**Supplied records**:
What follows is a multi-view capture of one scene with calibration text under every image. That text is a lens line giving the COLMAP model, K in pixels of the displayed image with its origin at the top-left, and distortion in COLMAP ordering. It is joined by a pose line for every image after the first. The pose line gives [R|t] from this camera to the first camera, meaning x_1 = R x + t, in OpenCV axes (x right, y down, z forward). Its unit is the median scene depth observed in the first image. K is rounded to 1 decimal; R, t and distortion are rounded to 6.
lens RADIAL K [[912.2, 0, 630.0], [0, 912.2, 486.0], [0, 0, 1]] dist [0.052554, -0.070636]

---

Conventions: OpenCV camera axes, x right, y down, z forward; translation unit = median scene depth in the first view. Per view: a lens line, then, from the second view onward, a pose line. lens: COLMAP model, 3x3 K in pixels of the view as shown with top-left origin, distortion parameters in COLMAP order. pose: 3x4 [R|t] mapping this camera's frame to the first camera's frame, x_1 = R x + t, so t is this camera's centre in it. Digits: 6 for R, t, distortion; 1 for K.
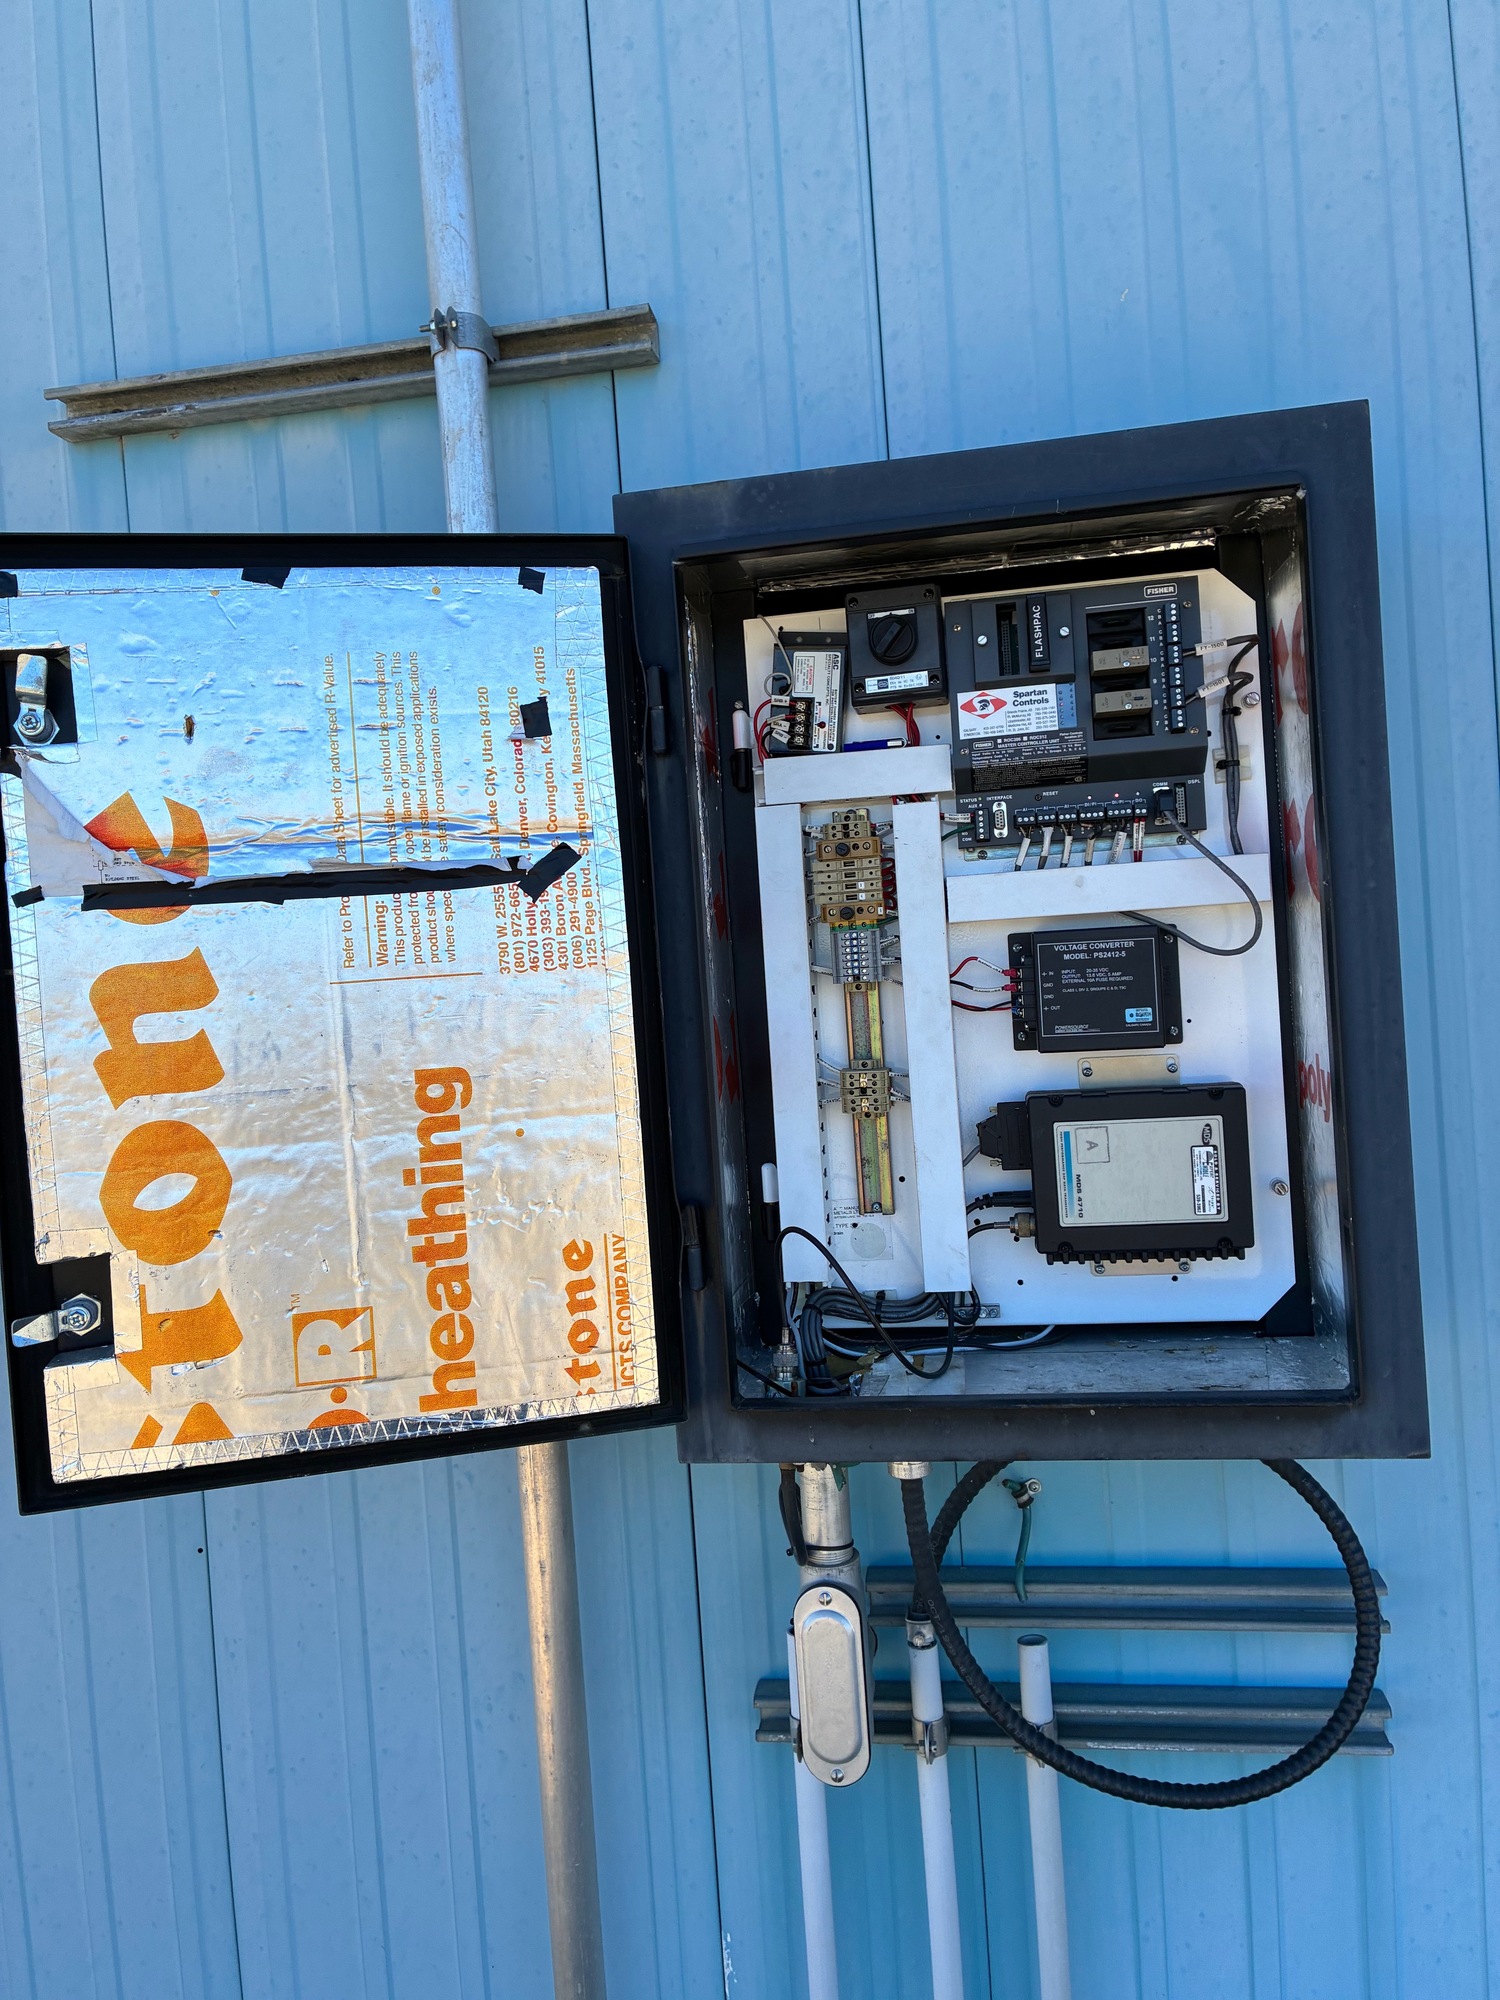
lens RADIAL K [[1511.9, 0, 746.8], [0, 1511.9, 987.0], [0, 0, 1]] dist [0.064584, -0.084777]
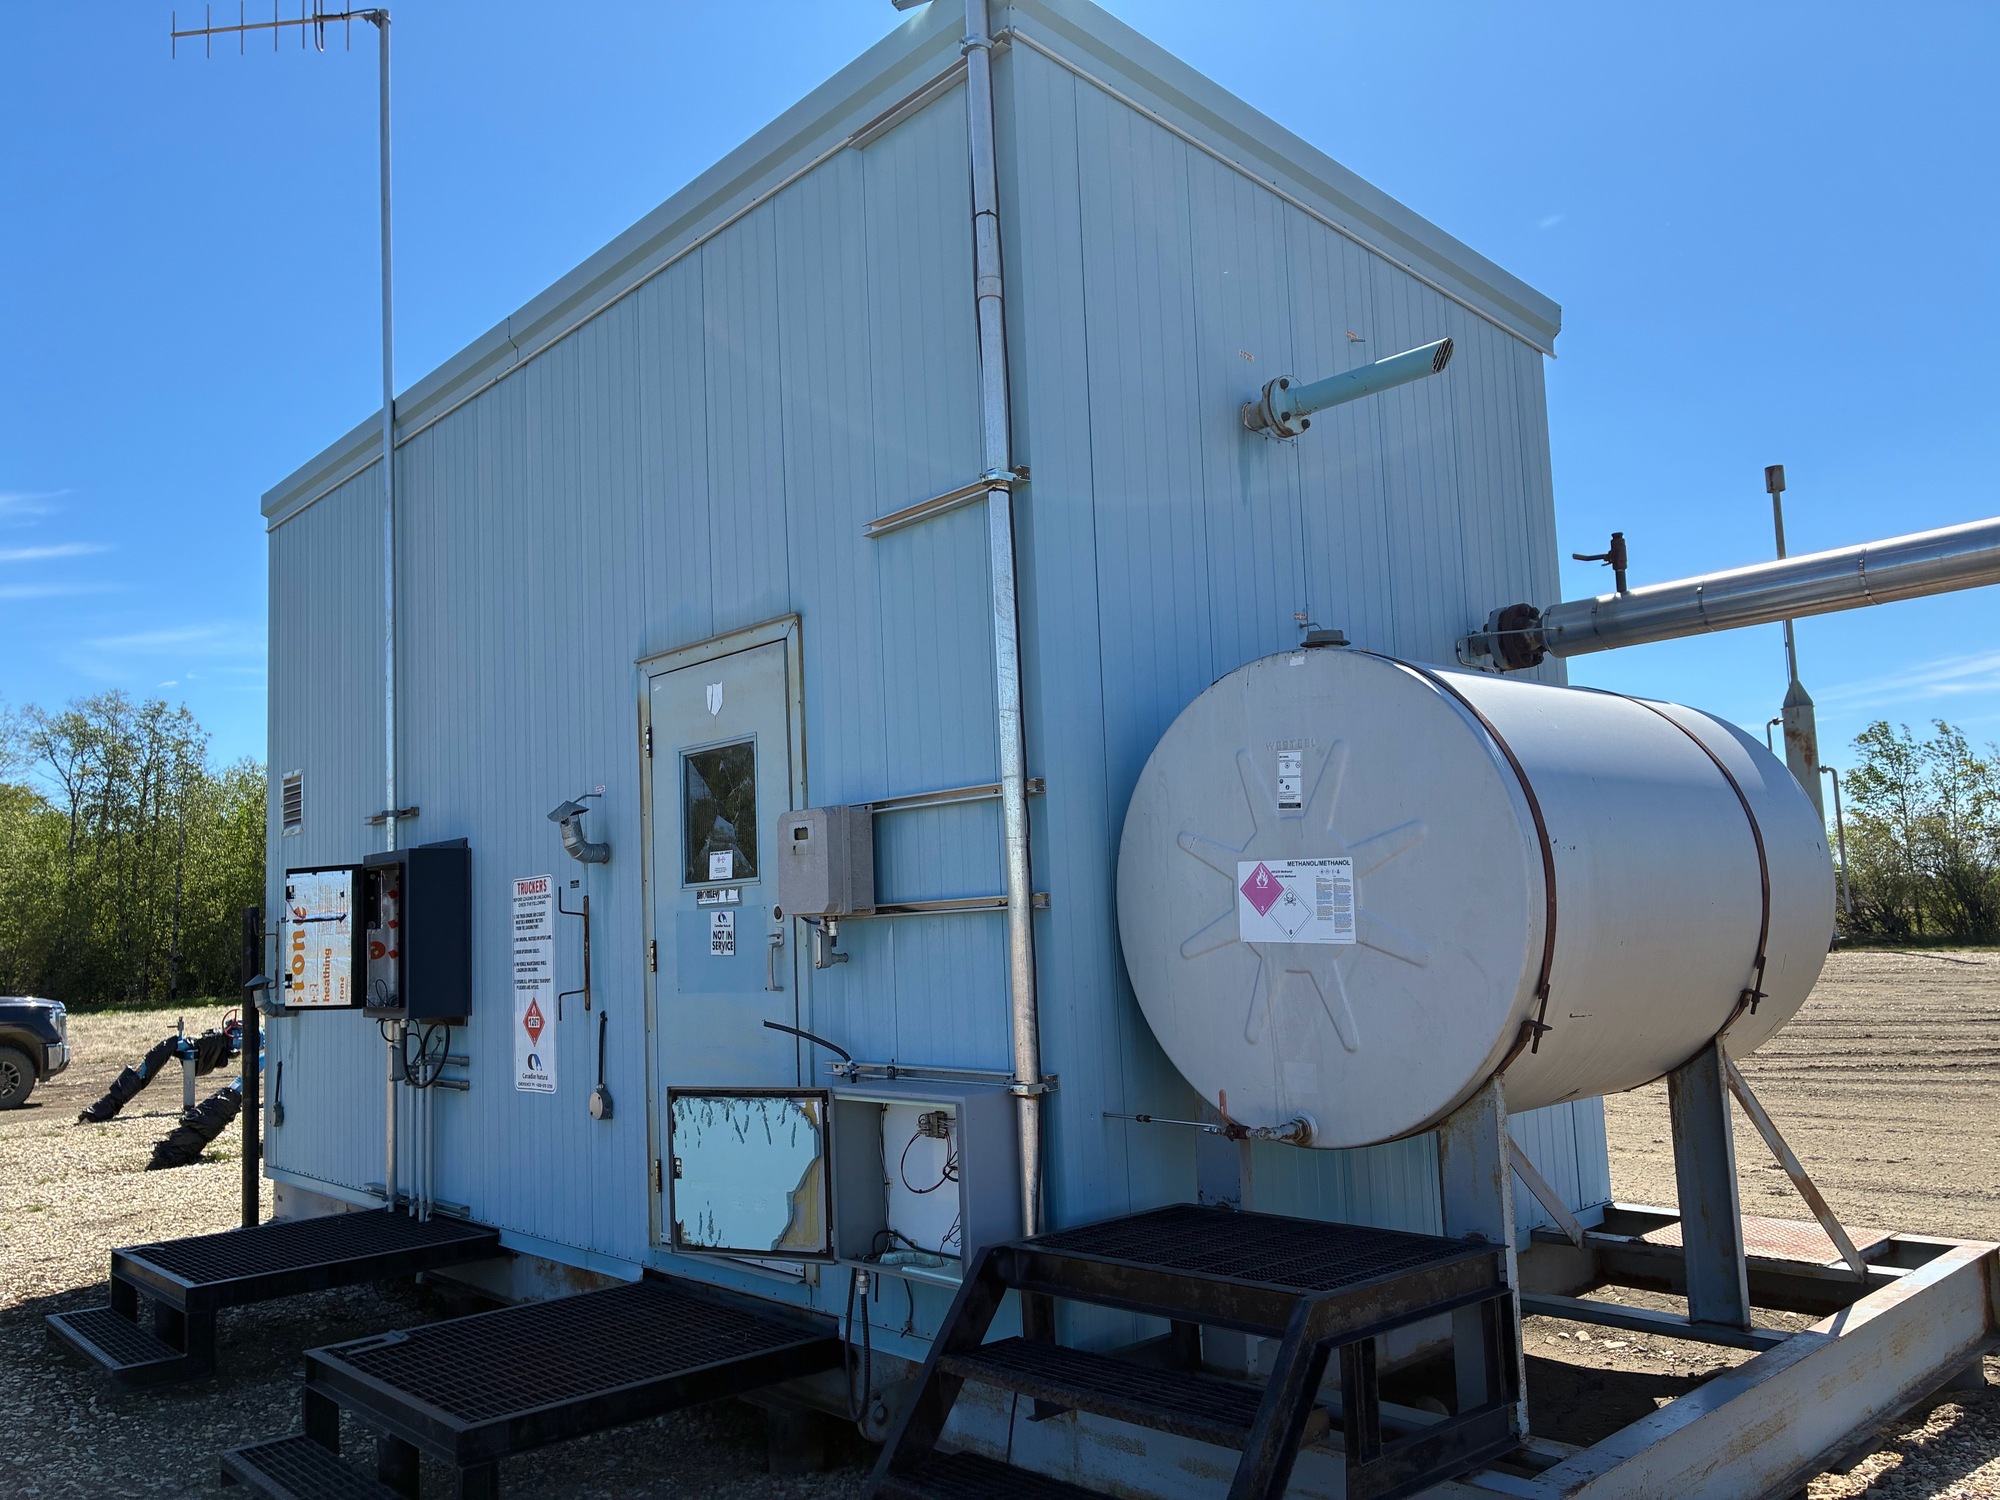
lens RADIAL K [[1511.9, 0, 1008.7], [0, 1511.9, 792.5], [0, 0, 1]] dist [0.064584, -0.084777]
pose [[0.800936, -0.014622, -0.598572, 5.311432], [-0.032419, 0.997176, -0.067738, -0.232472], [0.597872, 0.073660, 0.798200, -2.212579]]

...

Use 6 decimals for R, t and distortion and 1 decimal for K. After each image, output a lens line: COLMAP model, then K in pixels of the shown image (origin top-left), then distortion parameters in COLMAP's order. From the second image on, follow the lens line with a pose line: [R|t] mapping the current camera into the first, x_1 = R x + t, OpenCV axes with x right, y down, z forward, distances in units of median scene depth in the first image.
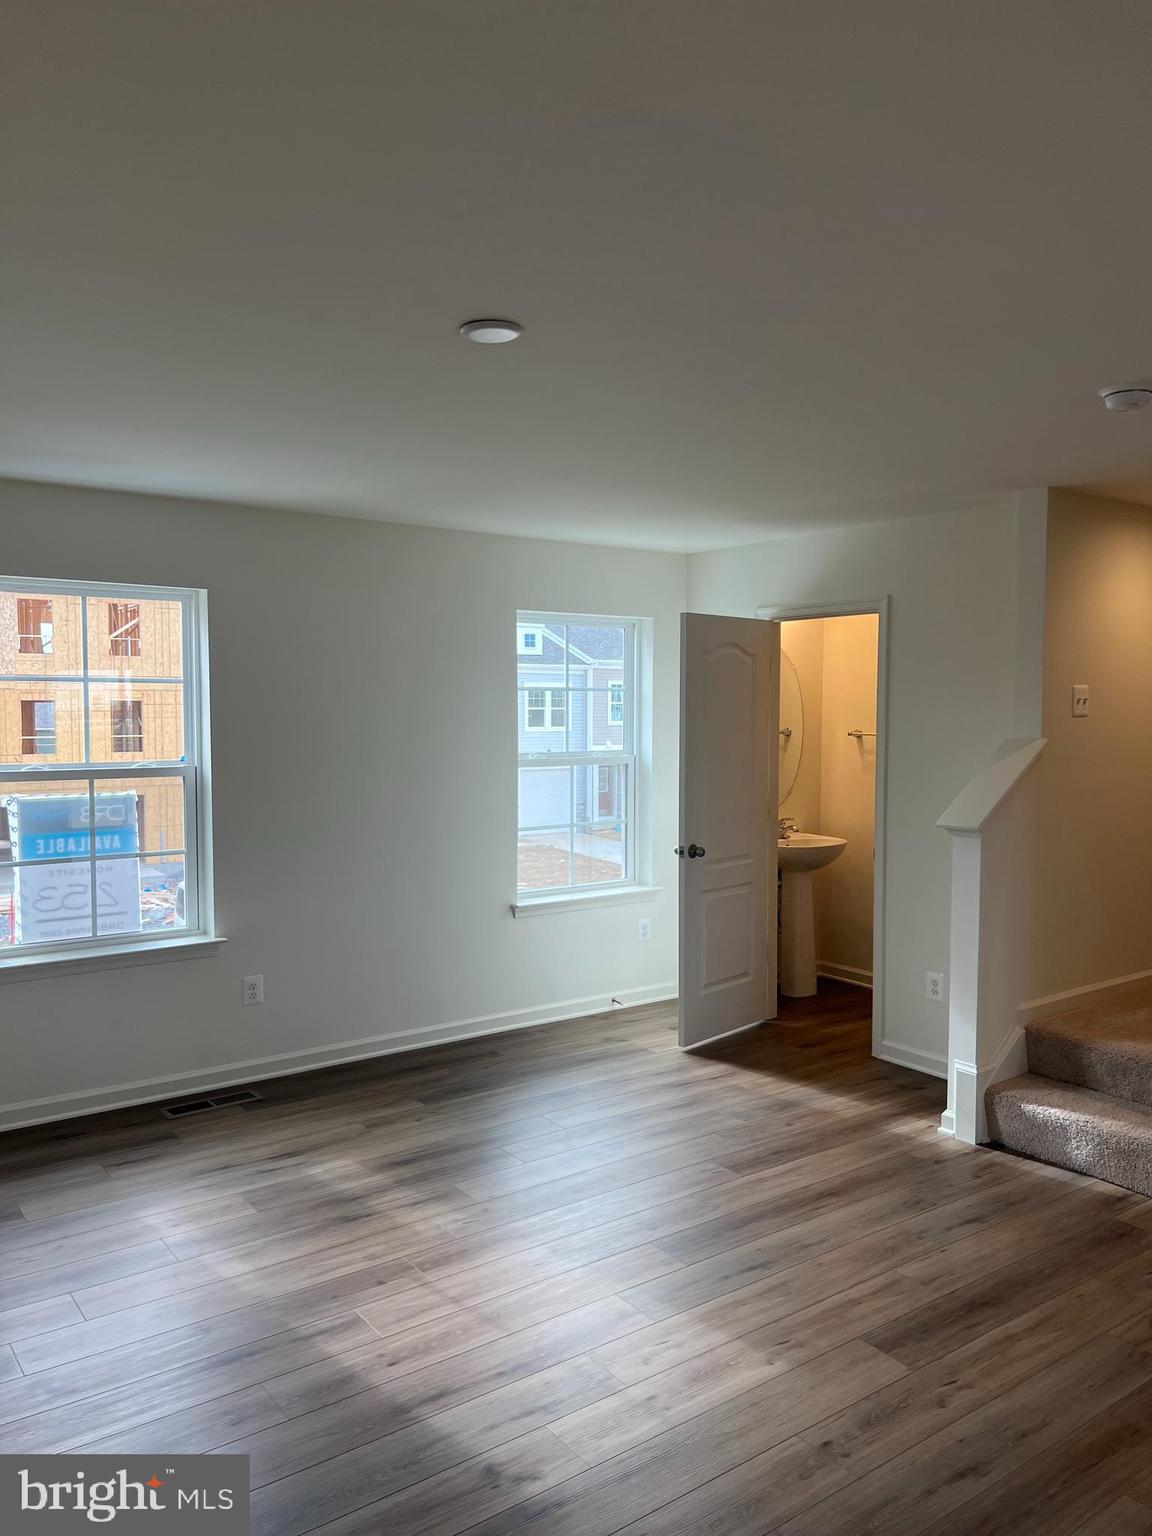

**Activity**:
Duplicate everything from the line containing "Conventions: OpenCV camera" down to the line containing "0.073660, 0.798200, -2.212579]]", including both of those lines, and leave the pictures out of your answer.

**Answer for the task**:
Conventions: OpenCV camera axes, x right, y down, z forward; translation unit = median scene depth in the first view. Per view: a lens line, then, from the second view onward, a pose line. lens: COLMAP model, 3x3 K in pixels of the view as shown with top-left origin, distortion parameters in COLMAP order. pose: 3x4 [R|t] mapping this camera's frame to the first camera's frame, x_1 = R x + t, so t is this camera's centre in it. Digits: 6 for R, t, distortion; 1 for K.
lens RADIAL K [[1511.9, 0, 746.8], [0, 1511.9, 987.0], [0, 0, 1]] dist [0.064584, -0.084777]
lens RADIAL K [[1511.9, 0, 1008.7], [0, 1511.9, 792.5], [0, 0, 1]] dist [0.064584, -0.084777]
pose [[0.800936, -0.014622, -0.598572, 5.311432], [-0.032419, 0.997176, -0.067738, -0.232472], [0.597872, 0.073660, 0.798200, -2.212579]]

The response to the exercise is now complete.